Al momento de planificar y ahorrar en la salida al extranjero, un informe de la agencia Study Group y Mundo Jóven relevado por el portal CNNExpansión, aconseja tener en cuenta los siguientes puntos:
1. Estadía: generalmente, los programas de estudios en Estados Unidos o Canadá suelen requerir periodos de estancia más breves que en otros países cuyas entidades educativas son de relevancia internacional. Pero si el objetivo es realizar una pasantía profesional, lo más recomendable que el país y la organización elegidos tengan un nexo significativo con el terreno laboral donde el estudiante busca desarrollarse.
2. Apoyo: resulta conveniente investigar las becas que ofrece tanto el Gobierno nacional -a través de la Secretaría de Educación como del Ministerio de Ciencia, Tecnología e Innovación Productiva- como otras entidades locales enfocadas en capacitación.

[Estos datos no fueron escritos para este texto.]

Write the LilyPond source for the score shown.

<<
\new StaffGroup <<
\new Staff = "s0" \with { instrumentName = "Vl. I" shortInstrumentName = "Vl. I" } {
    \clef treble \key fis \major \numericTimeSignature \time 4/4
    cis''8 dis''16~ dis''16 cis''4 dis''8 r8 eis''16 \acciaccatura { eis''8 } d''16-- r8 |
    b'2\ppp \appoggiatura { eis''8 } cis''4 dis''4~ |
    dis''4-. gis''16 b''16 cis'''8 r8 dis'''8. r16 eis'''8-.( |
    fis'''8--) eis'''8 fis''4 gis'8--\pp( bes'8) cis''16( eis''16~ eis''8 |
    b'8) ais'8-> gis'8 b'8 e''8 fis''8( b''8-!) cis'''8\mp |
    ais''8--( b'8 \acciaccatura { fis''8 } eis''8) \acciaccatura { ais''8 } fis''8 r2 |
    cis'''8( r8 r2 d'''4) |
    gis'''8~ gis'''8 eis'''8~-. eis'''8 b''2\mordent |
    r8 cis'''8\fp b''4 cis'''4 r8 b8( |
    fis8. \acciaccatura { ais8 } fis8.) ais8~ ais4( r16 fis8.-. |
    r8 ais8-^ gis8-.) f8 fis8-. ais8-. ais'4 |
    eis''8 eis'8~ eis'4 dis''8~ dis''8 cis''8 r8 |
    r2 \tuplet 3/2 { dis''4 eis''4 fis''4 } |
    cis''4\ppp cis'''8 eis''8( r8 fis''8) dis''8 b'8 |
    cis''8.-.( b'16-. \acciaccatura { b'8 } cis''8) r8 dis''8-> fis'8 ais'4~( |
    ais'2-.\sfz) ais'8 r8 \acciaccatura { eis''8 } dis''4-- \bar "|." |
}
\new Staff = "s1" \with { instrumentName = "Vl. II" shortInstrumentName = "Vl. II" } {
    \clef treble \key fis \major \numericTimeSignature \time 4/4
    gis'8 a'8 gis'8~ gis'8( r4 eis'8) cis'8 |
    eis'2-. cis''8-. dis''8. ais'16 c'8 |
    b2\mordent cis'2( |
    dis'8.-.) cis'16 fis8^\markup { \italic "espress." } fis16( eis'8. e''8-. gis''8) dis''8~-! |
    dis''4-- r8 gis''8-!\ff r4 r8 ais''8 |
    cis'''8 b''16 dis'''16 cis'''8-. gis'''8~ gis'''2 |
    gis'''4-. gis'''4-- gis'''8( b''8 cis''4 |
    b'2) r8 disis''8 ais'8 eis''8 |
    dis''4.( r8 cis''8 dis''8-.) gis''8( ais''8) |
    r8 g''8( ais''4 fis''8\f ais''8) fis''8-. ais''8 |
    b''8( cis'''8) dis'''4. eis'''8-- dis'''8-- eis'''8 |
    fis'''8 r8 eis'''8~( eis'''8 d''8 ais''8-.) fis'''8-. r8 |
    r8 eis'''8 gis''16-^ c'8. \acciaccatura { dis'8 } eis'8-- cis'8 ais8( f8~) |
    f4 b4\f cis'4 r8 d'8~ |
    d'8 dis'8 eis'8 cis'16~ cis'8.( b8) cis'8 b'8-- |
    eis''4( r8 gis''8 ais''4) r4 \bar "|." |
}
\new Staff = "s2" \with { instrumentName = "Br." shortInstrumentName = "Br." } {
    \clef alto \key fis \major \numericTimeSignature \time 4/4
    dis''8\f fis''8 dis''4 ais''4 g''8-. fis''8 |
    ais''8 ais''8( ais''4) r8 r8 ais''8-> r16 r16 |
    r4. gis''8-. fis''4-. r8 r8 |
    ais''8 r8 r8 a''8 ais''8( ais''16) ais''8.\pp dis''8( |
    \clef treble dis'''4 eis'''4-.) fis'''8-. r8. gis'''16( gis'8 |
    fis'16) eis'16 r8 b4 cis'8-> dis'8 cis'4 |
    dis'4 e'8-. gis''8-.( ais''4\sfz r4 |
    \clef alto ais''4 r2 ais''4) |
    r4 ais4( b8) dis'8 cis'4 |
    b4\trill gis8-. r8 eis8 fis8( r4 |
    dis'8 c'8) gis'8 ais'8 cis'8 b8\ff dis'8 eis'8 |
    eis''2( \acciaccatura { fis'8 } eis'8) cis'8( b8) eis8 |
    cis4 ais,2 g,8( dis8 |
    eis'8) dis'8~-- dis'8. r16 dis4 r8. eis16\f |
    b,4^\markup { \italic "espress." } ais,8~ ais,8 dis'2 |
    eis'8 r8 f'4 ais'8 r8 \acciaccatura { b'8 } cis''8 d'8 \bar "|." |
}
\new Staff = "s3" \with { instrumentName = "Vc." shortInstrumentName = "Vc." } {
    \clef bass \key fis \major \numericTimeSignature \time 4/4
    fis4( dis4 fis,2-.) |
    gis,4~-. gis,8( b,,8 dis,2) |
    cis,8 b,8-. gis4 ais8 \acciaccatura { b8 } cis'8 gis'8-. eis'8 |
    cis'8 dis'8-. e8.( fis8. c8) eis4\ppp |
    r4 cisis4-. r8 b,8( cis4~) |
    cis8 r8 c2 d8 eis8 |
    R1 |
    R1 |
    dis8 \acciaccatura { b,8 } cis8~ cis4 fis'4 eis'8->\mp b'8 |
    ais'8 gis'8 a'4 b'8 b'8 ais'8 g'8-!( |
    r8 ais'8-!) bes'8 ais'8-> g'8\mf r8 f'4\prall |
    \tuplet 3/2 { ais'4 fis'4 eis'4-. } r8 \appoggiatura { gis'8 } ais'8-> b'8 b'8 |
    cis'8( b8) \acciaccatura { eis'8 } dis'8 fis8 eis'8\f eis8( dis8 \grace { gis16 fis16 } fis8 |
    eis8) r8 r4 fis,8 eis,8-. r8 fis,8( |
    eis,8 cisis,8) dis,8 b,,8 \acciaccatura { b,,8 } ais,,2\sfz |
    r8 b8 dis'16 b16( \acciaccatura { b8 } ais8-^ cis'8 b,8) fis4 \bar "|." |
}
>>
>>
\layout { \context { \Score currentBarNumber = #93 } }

Algunas de ellas son la Organización de Estados Americanos (OEA) y la Fundación Fulbright.
Las embajadas también entregan beneficios para los estudiantes que son minoría en su región. Por caso, Australia y Brasil son algunos de los países que ofrecen programas especiales para estudiantes argentinos.
No se deben descartar tampoco las facilidades que, por convenio, puedan ofrecer las universidades y casas de estudio locales con empresas e instituciones educativas de otros países.
3. Orientación: existen agencias especializadas que ayudan a los postulantes tanto en la elección del programa como en el proceso de aplicación y admisión. Estas suelen tener contactos con universidades del país en el que se especializan, conocen los mecanismos para ahorrar tiempos y costos, y además pueden colaborar con la obtención de la visa de estudio, para los casos en los que es necesario.
4. Ahorro: comprar el pasaje con anticipación permite aprovechar promociones que disminuyan uno de los costos centrales de iniciar un estudio en el exterior.
5. Mente abierta: es necesario tener en claro que parte de la riqueza que puede brindar la experiencia de estudiar en el extranjero se tratará del intercambio que pueda generarse con una nueva cultura. En este punto, la recomendación es iniciar el viaje con el objetivo de no vivir sólo con personas de la misma nacionalidad. Elegir el destino porque ahí habrá más compatriotas no colaborará tampoco en el estudio de un nuevo idioma.